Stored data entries
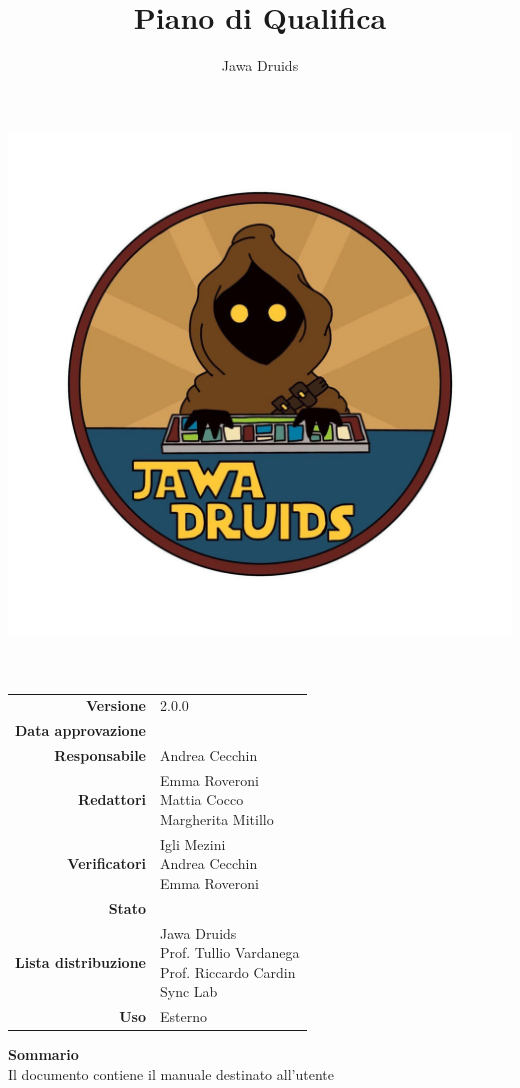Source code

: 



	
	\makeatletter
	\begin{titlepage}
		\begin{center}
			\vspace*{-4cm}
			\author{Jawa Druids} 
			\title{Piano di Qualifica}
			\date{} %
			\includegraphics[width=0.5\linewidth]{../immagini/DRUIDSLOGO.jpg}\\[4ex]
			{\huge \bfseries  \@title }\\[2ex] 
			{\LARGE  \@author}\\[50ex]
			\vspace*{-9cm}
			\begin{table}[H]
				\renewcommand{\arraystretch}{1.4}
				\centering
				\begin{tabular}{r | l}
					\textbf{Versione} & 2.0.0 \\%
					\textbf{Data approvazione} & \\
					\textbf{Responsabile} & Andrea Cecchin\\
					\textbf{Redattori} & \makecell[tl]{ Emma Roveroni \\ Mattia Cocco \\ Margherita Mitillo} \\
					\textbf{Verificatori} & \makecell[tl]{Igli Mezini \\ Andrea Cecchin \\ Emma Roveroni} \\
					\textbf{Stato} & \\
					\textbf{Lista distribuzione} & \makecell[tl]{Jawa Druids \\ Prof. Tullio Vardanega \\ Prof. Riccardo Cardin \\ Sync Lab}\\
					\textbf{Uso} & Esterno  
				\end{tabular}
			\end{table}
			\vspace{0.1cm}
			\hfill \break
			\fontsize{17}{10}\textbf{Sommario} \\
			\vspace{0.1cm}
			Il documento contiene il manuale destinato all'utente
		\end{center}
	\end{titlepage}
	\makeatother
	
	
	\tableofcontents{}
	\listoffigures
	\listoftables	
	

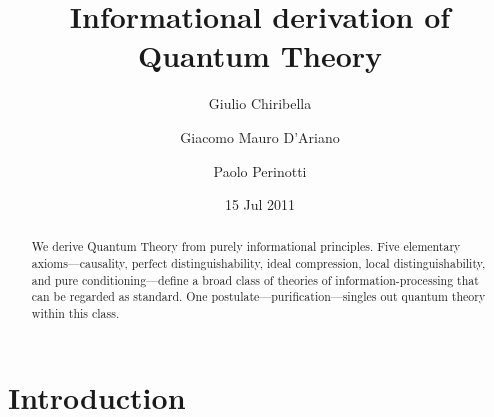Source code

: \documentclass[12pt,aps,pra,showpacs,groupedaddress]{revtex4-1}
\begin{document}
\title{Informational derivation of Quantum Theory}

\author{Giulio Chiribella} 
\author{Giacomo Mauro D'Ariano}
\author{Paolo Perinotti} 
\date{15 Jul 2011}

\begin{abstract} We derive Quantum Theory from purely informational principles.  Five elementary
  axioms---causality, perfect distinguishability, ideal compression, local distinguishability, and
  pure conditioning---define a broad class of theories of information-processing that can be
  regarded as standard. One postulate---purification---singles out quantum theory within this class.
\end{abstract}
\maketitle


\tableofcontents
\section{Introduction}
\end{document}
...
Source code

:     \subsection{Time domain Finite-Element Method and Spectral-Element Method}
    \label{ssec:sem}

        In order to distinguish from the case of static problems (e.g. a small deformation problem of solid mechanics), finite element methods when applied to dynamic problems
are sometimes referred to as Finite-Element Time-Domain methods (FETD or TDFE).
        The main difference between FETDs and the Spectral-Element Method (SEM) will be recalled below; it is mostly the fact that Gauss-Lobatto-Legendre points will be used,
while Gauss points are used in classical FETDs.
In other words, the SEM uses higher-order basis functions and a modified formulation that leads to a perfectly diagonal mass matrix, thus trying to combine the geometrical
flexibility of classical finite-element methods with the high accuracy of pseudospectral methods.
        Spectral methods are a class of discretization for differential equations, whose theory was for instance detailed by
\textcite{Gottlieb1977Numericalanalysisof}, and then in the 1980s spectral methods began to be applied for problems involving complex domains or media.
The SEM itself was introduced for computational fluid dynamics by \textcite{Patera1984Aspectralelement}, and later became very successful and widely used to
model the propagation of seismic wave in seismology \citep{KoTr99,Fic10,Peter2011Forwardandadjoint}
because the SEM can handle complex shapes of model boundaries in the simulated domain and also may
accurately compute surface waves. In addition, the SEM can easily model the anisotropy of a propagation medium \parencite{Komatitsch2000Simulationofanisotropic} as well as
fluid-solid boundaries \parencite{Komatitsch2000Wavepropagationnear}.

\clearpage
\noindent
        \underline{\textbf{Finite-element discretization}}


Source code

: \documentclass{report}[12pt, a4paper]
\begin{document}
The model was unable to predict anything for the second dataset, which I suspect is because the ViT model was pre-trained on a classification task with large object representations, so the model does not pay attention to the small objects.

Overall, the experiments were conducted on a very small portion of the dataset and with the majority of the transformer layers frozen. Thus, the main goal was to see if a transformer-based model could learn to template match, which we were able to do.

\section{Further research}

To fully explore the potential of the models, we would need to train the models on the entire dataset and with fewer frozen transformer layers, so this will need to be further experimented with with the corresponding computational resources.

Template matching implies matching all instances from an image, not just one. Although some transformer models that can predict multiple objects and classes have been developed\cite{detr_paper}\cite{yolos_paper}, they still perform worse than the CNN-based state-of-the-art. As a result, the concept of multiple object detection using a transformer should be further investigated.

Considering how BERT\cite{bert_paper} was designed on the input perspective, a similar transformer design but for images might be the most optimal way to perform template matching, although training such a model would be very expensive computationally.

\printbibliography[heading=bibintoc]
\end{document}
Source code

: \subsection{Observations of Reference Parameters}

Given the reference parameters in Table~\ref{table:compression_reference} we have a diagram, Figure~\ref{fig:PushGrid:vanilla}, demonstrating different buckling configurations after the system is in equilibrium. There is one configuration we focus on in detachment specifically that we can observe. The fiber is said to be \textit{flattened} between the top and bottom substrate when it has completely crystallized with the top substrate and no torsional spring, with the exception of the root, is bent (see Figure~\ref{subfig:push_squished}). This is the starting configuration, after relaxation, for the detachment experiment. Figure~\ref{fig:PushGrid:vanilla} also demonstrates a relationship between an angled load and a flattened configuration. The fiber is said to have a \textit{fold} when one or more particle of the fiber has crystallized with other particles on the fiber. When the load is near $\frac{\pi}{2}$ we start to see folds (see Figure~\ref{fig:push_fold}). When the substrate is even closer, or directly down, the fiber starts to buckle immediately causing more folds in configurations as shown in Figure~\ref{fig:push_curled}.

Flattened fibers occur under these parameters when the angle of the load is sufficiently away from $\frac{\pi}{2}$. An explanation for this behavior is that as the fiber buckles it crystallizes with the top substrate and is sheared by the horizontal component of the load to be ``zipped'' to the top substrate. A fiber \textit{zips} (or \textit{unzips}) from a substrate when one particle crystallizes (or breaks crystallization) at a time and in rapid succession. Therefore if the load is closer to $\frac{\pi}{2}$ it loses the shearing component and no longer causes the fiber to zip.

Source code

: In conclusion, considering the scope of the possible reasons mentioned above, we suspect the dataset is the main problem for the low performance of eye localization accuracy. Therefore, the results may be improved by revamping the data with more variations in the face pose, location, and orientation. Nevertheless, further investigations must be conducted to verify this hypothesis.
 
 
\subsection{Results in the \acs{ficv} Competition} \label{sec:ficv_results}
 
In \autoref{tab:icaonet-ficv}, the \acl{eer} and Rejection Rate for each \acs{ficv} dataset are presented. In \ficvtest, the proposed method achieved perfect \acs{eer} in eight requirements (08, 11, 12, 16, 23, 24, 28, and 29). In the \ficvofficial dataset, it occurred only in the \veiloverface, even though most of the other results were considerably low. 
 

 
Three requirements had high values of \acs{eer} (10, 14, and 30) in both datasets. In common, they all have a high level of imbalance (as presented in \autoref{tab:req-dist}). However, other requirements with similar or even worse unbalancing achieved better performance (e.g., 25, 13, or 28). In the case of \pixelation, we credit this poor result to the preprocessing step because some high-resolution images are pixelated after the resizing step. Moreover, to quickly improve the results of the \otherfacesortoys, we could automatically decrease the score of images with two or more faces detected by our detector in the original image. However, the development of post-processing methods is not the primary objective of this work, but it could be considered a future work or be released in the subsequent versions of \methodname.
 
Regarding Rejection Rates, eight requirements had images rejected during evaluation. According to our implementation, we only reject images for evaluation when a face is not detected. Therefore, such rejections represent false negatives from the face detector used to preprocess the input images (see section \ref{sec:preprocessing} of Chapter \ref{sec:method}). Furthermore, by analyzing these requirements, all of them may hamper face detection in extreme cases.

--- Task details ---
In the entries above, find lines with "would" and copy each.

--- Completed exercise ---
To fully explore the potential of the models, we would need to train the models on the entire dataset and with fewer frozen transformer layers, so this will need to be further experimented with with the corresponding computational resources.
Considering how BERT\cite{bert_paper} was designed on the input perspective, a similar transformer design but for images might be the most optimal way to perform template matching, although training such a model would be very expensive computationally.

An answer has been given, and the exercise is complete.